Media hysteria around new book
July 24, 2008 — Comment
Written by Liz Fekete
A recent guide on how to deal with race equality issues with pre-school age children has been mercilessly distorted by sections of the media.
Two of the UK’s experts, one Black, one White, one in the Lords, one a ‘commoner’ and both seasoned practitioners, helped produce a three hundred-plus page book on one of the most pressing topics in the UK today. It should be met with serious consideration, instead it has met little but derision in the popular press.
Reason? The book is about racism. Worse, it is about racism in children. Worse still, it is written by two people – primarily by Jane Lane, but a foreword is provided by Lord Ouseley, associated with ‘the race industry’ – who were already mauled in the press for an article on the same subject in 2006.
The one issue guaranteed to send the rightwing press into apoplexy over the last twenty years is that racist behaviour in the young should be challenged. Anything from getting rid of gollywogs to promoting integrated casting for advertising directed at children is castigated. The Right reads all such efforts as forms of Stalinism – a thought policing unbecoming of tolerant Britishness.
On 24 June, the National Children’s Bureau (NCB) published Young Children and Racial Justice taking action for racial equality in the early years which was described as a comprehensive guide for policymakers, practitioners and trainers. There are ten sections in the book covering definition of terms, manifestations of racism, how children imbibe attitudes, child development theories, how behaviour and attitudes can best be influenced, race equality policy, dealing with racist incidents, race legislation, government requirements and race equality in early years settings.

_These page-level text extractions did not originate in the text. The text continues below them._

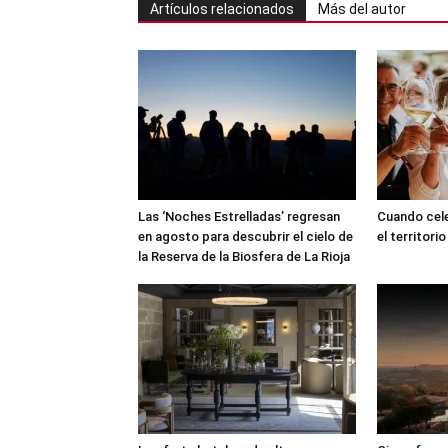
Artículos relacionados
Más del autor
Las ‘Noches Estrelladas’ regresan
Cuando cele
en agosto para descubrir el cielo de
el territorio
la Reserva de la Biosfera de La Rioja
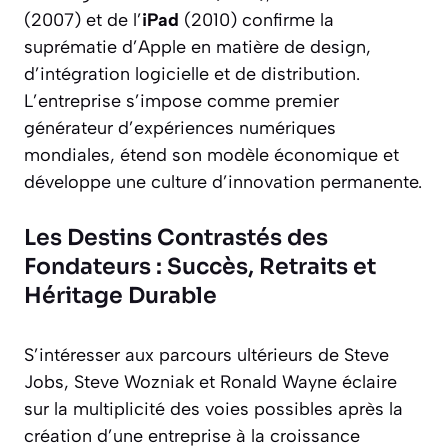
(2007) et de l’
iPad
(2010) confirme la
suprématie d’Apple en matière de design,
d’intégration logicielle et de distribution.
L’entreprise s’impose comme premier
générateur d’expériences numériques
mondiales, étend son modèle économique et
développe une culture d’innovation permanente.
Les Destins Contrastés des
Fondateurs : Succès, Retraits et
Héritage Durable
S’intéresser aux parcours ultérieurs de Steve
Jobs, Steve Wozniak et Ronald Wayne éclaire
sur la multiplicité des voies possibles après la
création d’une entreprise à la croissance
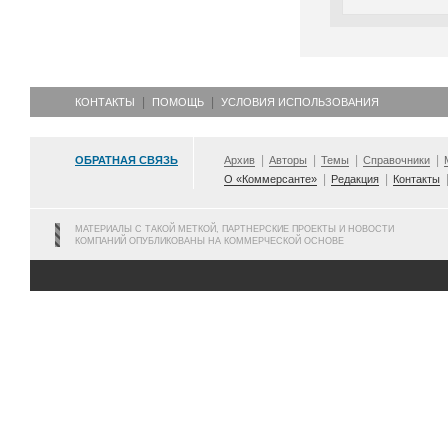
КОНТАКТЫ
ПОМОЩЬ
УСЛОВИЯ ИСПОЛЬЗОВАНИЯ
ОБРАТНАЯ СВЯЗЬ
Архив
Авторы
Темы
Справочники
О «Коммерсанте»
Редакция
Контакты
МАТЕРИАЛЫ С ТАКОЙ МЕТКОЙ, ПАРТНЕРСКИЕ ПРОЕКТЫ И НОВОСТИ
КОМПАНИЙ ОПУБЛИКОВАНЫ НА КОММЕРЧЕСКОЙ ОСНОВЕ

Before the book had even had its official launch, the Daily Mail was poring over a pre-publication issue. On 7 July, Steve Doughty had his story ready. The headline read ‘Children as young as three should be reported for “racism”, Government-funded group claims’. The story went on to say that nursery teachers should inform on youngsters, toddlers should be taught about racism, racist incidents involving children as young as three were to be recorded and reported and these could include saying ‘yuk’ to unfamiliar food. The NCB was described as receiving £12 million of taxpayer’s money. Attached to this was a reminder to readers about a story in 2006 when a judge threw out a case brought by the CPS against a boy of 10 for calling another child ‘Paki’ and ‘Bin Laden’.

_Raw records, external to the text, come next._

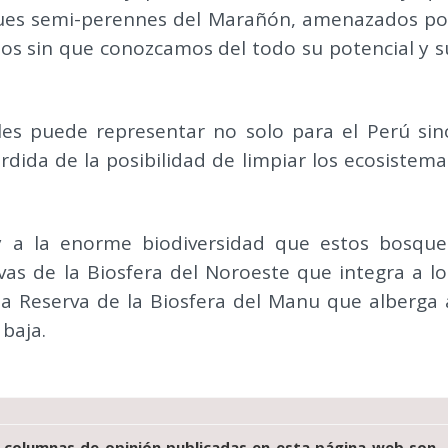
ques semi-perennes del Marañón, amenazados po
os sin que conozcamos del todo su potencial y s
les puede representar no solo para el Perú sin
ida de la posibilidad de limpiar los ecosistema
y a la enorme biodiversidad que estos bosque
vas de la Biosfera del Noroeste que integra a lo
la Reserva de la Biosfera del Manu que alberga 
 baja.
 columnas de opinión publicadas en esta página web son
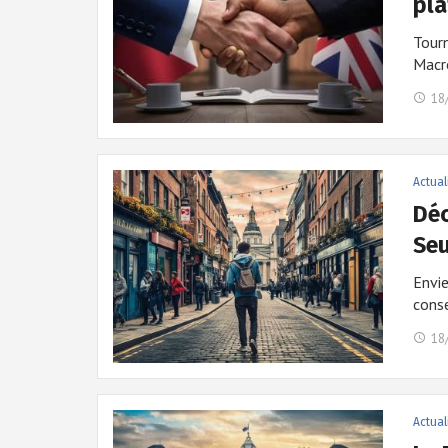
pla
Tourn
Macr
18
Actual
Déc
Seu
Envie
cons
18
Actual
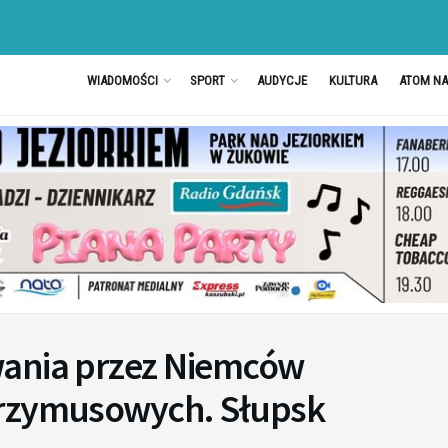
WIADOMOŚCI
SPORT
AUDYCJE
KULTURA
ATOM N
wania przez Niemców
przymusowych. Słupsk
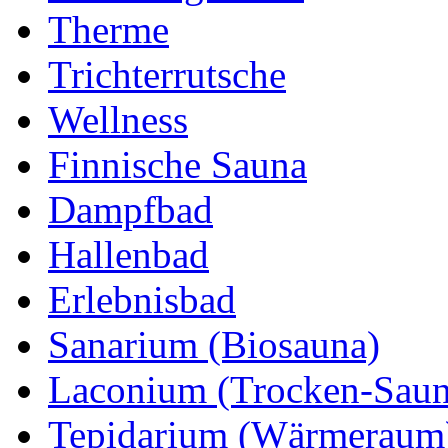
Therme
Trichterrutsche
Wellness
Finnische Sauna
Dampfbad
Hallenbad
Erlebnisbad
Sanarium (Biosauna)
Laconium (Trocken-Saun
Tepidarium (Wärmeraum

The Daily Mail had its story – and it was to be found repeated again and again in the press and on blogs. The Telegraph led the next day with ‘Toddlers who dislike spicy food “racist”‘ carrying the same canards about the NCB getting £12 million a year from the government and children saying ‘yuk’ to be reported to a higher authority. BBC News was there too with ‘Nursery alert for racist toddlers’ and the fact this was a government-sponsored agency report mentioning name-calling such as ‘yuk’ to new culinary traditions. The British National Party put the Telegraph story on its website, illustrated with a cartoon lampooning the idea that a child, who cannot even say the word racist, could be portrayed as some sort of devil. The Telegraph invited readers to comment on whether ‘disliking spicy food is a sign of racism’ and over one thousand comments can be found on its comment page, all but twelve of them negative. Responses to the story have not just stopped in the confines of blogs. Lane and the staff at the NCB have received a series of abusive, sexist, racist and obscene emails.

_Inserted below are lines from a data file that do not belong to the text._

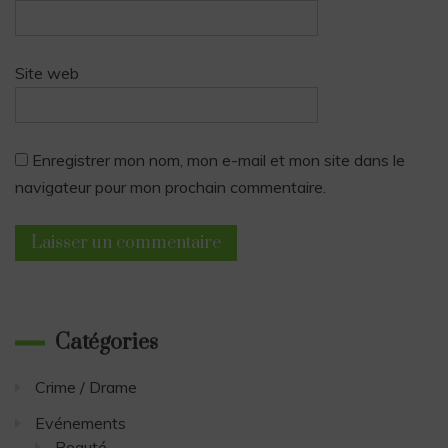
Site web
Enregistrer mon nom, mon e-mail et mon site dans le
navigateur pour mon prochain commentaire.
Catégories
Crime / Drame
Evénements
Beauté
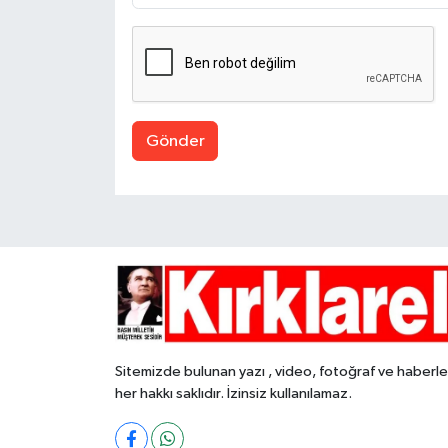
Gönder
Sitemizde bulunan yazı , video, fotoğraf ve haberle
her hakkı saklıdır. İzinsiz kullanılamaz.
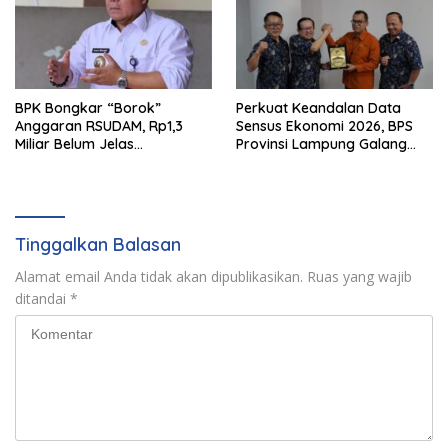
BPK Bongkar “Borok”
Perkuat Keandalan Data
Anggaran RSUDAM, Rp1,3
Sensus Ekonomi 2026, BPS
Miliar Belum Jelas
Provinsi Lampung Galang
Pertanggungjawabannya
Sinergi Strategis Bersama
Sungai Budi Group
Tinggalkan Balasan
Alamat email Anda tidak akan dipublikasikan.
Ruas yang wajib
ditandai
*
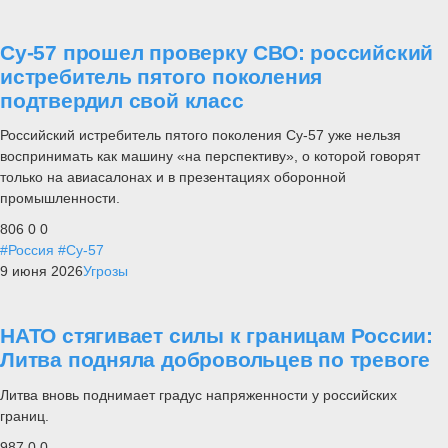
Су-57 прошел проверку СВО: российский
истребитель пятого поколения
подтвердил свой класс
Российский истребитель пятого поколения Су-57 уже нельзя
воспринимать как машину «на перспективу», о которой говорят
только на авиасалонах и в презентациях оборонной
промышленности.
806
0
0
#Россия
#Су-57
9 июня 2026
Угрозы
НАТО стягивает силы к границам России:
Литва подняла добровольцев по тревоге
Литва вновь поднимает градус напряженности у российских
границ.
987
0
0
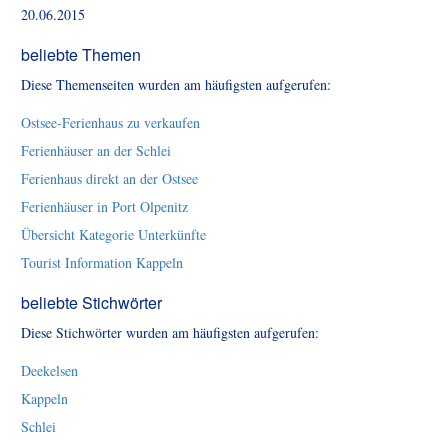
20.06.2015
beliebte Themen
Diese Themenseiten wurden am häufigsten aufgerufen:
Ostsee-Ferienhaus zu verkaufen
Ferienhäuser an der Schlei
Ferienhaus direkt an der Ostsee
Ferienhäuser in Port Olpenitz
Übersicht Kategorie Unterkünfte
Tourist Information Kappeln
beliebte Stichwörter
Diese Stichwörter wurden am häufigsten aufgerufen:
Deekelsen
Kappeln
Schlei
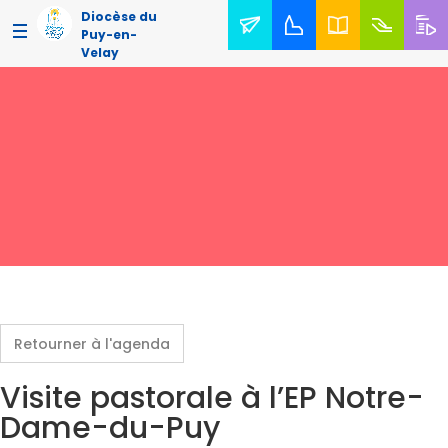
Diocèse du
Puy-en-
Velay
Retourner à l'agenda
Visite pastorale à l’EP Notre-
Dame-du-Puy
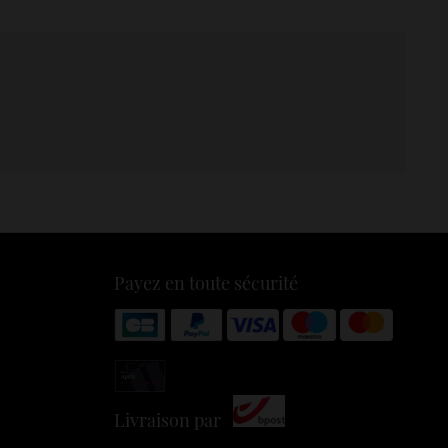
Payez en toute sécurité
Livraison par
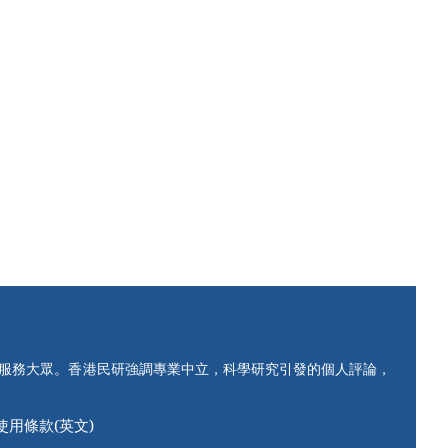
知服務大眾。香港民研強調專業中立，科學研究引發的個人評論，
使用條款(英文)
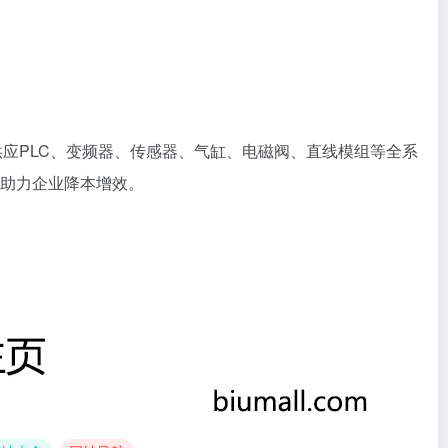
应PLC、变频器、传感器、气缸、电磁阀、直线模组等全系
助力企业降本增效。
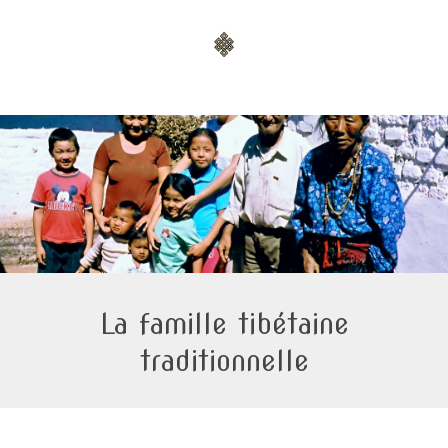
La famille tibétaine
traditionnelle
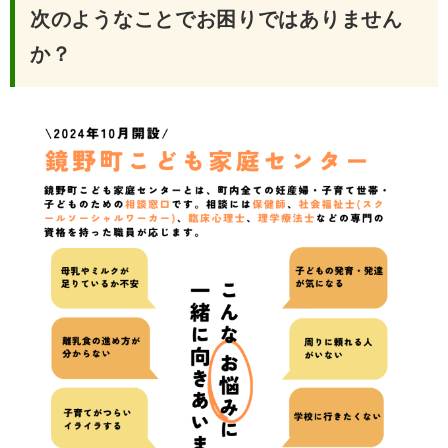
次のようなことでお困りではありません
か？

Leave aside the fact that racism in children is a really important issue and that Lane is one of the very few who address it, so many of the ‘facts’ in what became the story are myth and distortion. The NCB does not get £12 million from the government and anyway Jane Lane was paid nothing to write the book. The author does not suggest reporting children to a local council, nor does she use the term ‘toddler’ which already suggests someone too young to be reasoned with. The book is extremely careful about cautioning staff as to how to ‘read’ racism and challenge rather than castigate behaviour.
The example about children turning their nose up at food actually reads as follows:
‘Indications of racial prejudice may not always be perceived as such. Indeed it is important always to pursue such indications with a view to ascertaining the reasons for them. For example, a child may react negatively to a culinary tradition other than her own by saying “yuk” – this may mean a lack of familiarity with any food not seen or eaten before or, more seriously, a reaction to food associated with people from a particular ethnic or cultural community. Care is always needed in following up such reactions to differentiate very clearly between a child’s natural apprehension and racial prejudice.’
The Institute of Race Relations is precluded from expressing a corporate view: any opinions expressed are therefore those of the authors.